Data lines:
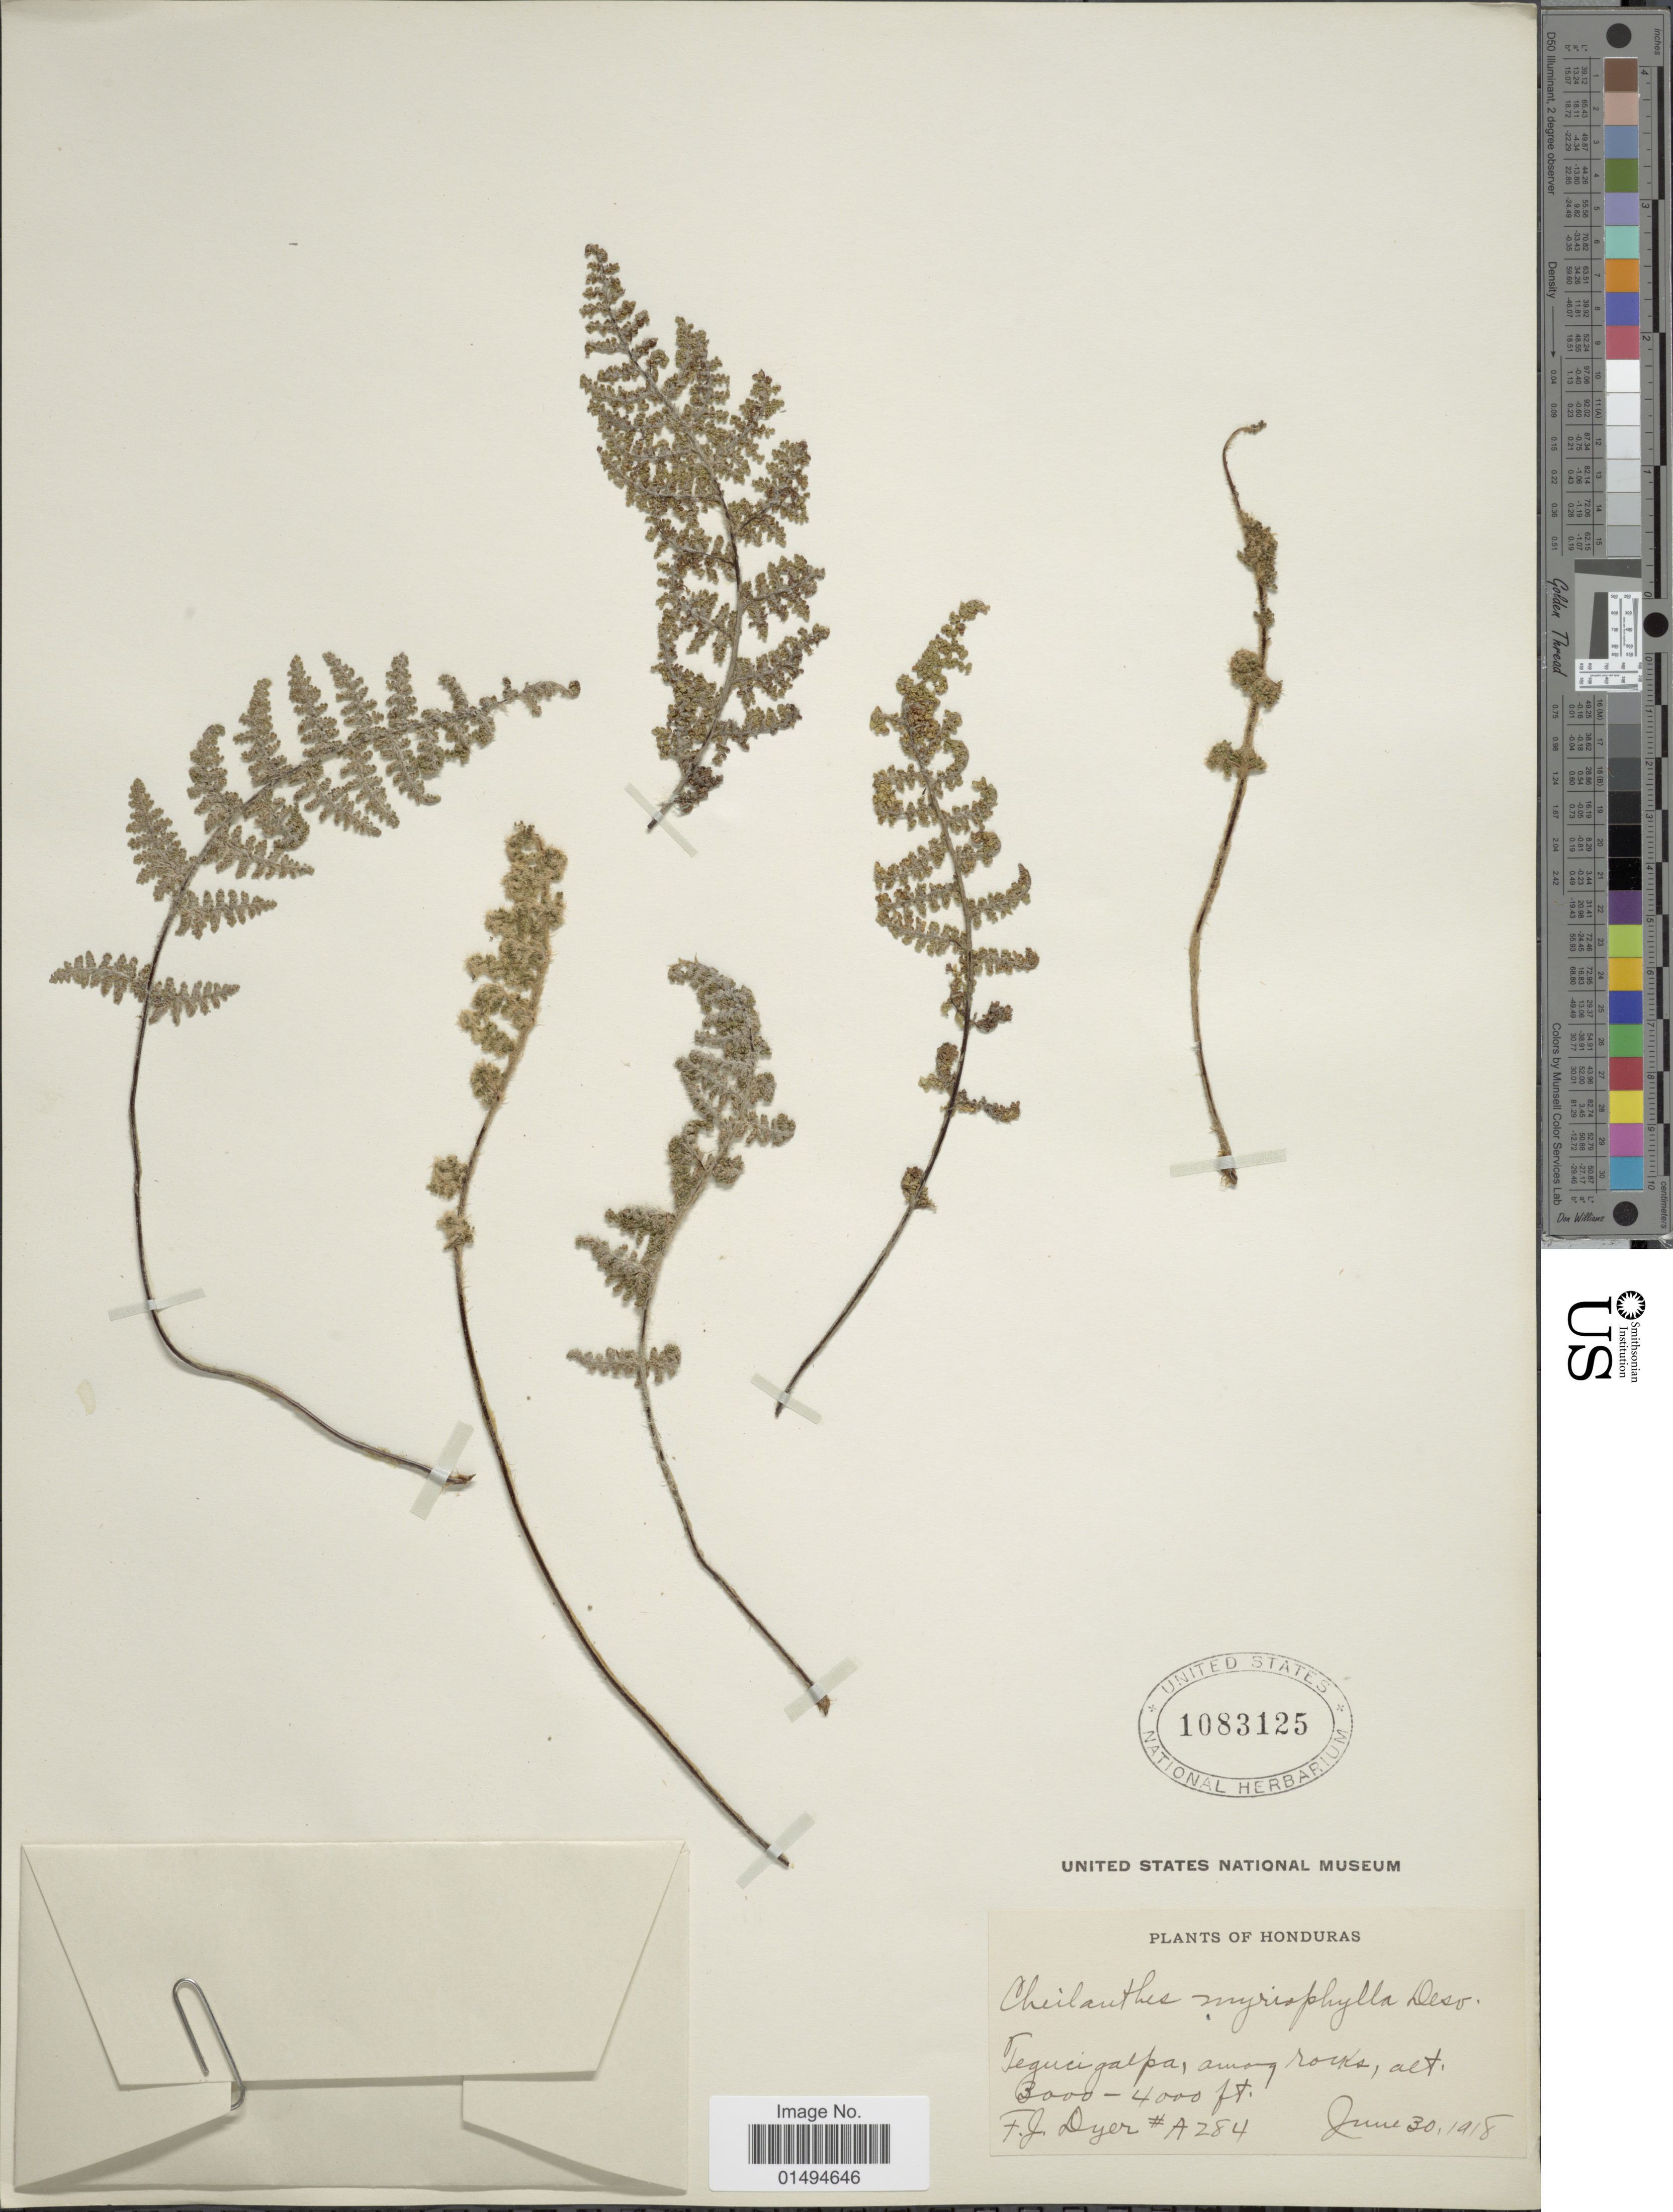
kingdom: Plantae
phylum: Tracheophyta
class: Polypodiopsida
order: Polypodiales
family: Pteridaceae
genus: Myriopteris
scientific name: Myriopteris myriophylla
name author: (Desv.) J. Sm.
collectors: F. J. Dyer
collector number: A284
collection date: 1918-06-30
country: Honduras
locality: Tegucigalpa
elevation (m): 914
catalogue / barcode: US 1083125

PROBLEM DESCRIPTION — Rewrite the data above with "collection date" replaced by "date collected" and everything else left unchanged. Omit the pictures.

COMPLETE RESPONSE —
kingdom: Plantae
phylum: Tracheophyta
class: Polypodiopsida
order: Polypodiales
family: Pteridaceae
genus: Myriopteris
scientific name: Myriopteris myriophylla
name author: (Desv.) J. Sm.
collectors: F. J. Dyer
collector number: A284
date collected: 1918-06-30
country: Honduras
locality: Tegucigalpa
elevation (m): 914
catalogue / barcode: US 1083125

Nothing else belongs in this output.